RE: [Comment on WS-I18N WD]

Hi Dan,

(Chair/Editor hats off. These are personal comments.)

I've looked over your comments. In general I'm okay with them, although I do have a few things to note:

1. The existing document has an <i18n:preferences> element that, among other things, can contain some of the information you are looking for. In particular, it already contains items 6-9 on your list. The point of having a preferences element, in my mind, was to provide access to these specific settings for cases where one needs such detail. Can you better enumerate why these should be promoted to full-fledged elements?

2. I've seen requests for a UI language separate from locale before, but I'm not sure that they make a lot of sense. Which takes precedence? What does it mean to have a German locale but French UI messages? Other than writing I18N demos, what use case do you have for this?

My concern is that it will be very difficult for people to understand the separate element's uses, especially since each of them is then exposed to the BCP 47 Lookup negotiation mechanism. If we were to make some changes here it would be to make <i18n:locale> a language priority list for requests and a single-item for responses.

3. (Felix) The examples of locale identifiers should be consistent in their use of - or _ for separators. Excepting the special values $default and $neutral, I think we should mandate the use of BCP 47 (ie hyphens) here.

4. Charset, IMO, is a bad idea. I am not sure of a use case for it. Would it imply that the response should use a specific encoding for attachments or for the SOAP message? Isn't this the job of Content-Type?
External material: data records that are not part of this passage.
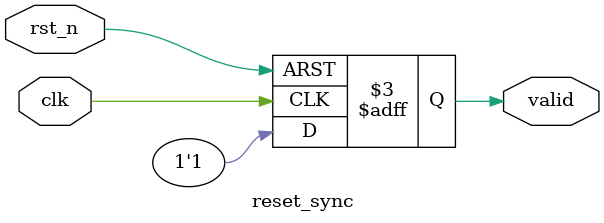
<source format=sv>
`timescale 1ns/1ps

module reset_sync (
    input  wire clk,
    input  wire rst_n,
    output reg  valid
);

  always @(posedge clk or negedge rst_n) begin
    if (!rst_n)
      valid <= 0;
    else
      valid <= 1;
  end

  specify
    $width(negedge rst_n, 3); // rst minimum width =  5ns
  endspecify

endmodule

</source>
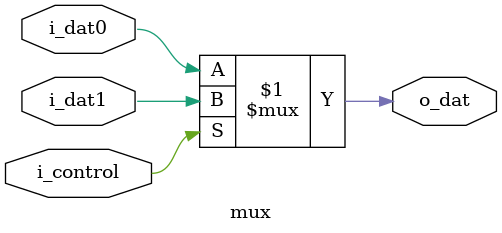
<source format=v>
module mux(i_dat0, i_dat1, i_control, o_dat);

input i_dat0, i_dat1, i_control;

output o_dat;
  
assign o_dat = i_control ? i_dat1 : i_dat0;
  
endmodule
</source>
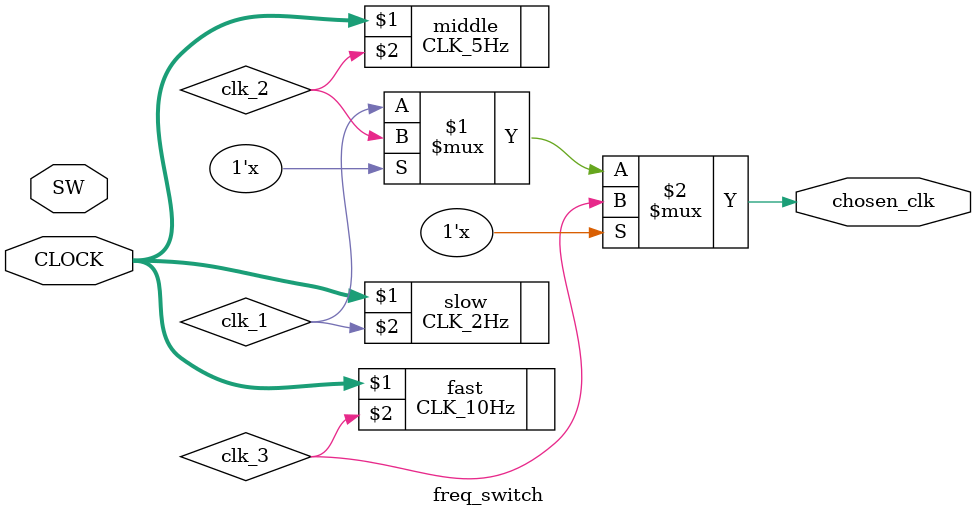
<source format=v>
`timescale 1ns / 1ps


module freq_switch(
    input [11:10]SW, 
    CLOCK, output chosen_clk
    );
    
    wire clk_1, clk_2, clk_3;
    
    CLK_2Hz slow (CLOCK, clk_1);
    CLK_5Hz middle (CLOCK, clk_2);
    CLK_10Hz fast (CLOCK, clk_3);
    
    assign chosen_clk = SW[13] ? clk_3 : (SW[12] ? clk_2 : clk_1);
endmodule

</source>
I'm sure we can think of some very specific cases that imply it, but it strikes me that the best way to discourage Bad Behavior for this sort of thing is to make people create their own, separate policy item for encoding management when they need it. (We've spent years getting people used to the idea that Unicode is a Good Thing, especially on the wire and that if you need some other encoding you should transcode to/from it on your end.)

Best Regards,

Addison

Addison Phillips
Globalization Architect -- Lab126

Internationalization is not a feature.
It is an architecture.


> -----Original Message-----
> From: www-international-request@w3.org [mailto:www-international-
> request@w3.org] On Behalf Of Felix Sasaki
> Sent: Friday, June 13, 2008 8:39 AM
> To: Dan Chiba
> Cc: www-international@w3.org
> Subject: Re: [Comment on WS-I18N WD]
>
>
> Hi Dan,
>
> Dan Chiba さんは書きました:
> >
> > Hello,
> >
> > I posted a comment on WS-I18N on the www-i18n-comments list and
> wanted
> > to reach the folks on this list, too.
> >
> > http://lists.w3.org/Archives/Public/www-i18n-

> comments/2008Jun/0000.html
> >
> > Your input would be appreciated.
>
> I had said this before in our private conversation, so just to
> repeat it
> in public: I'm fine with your proposals.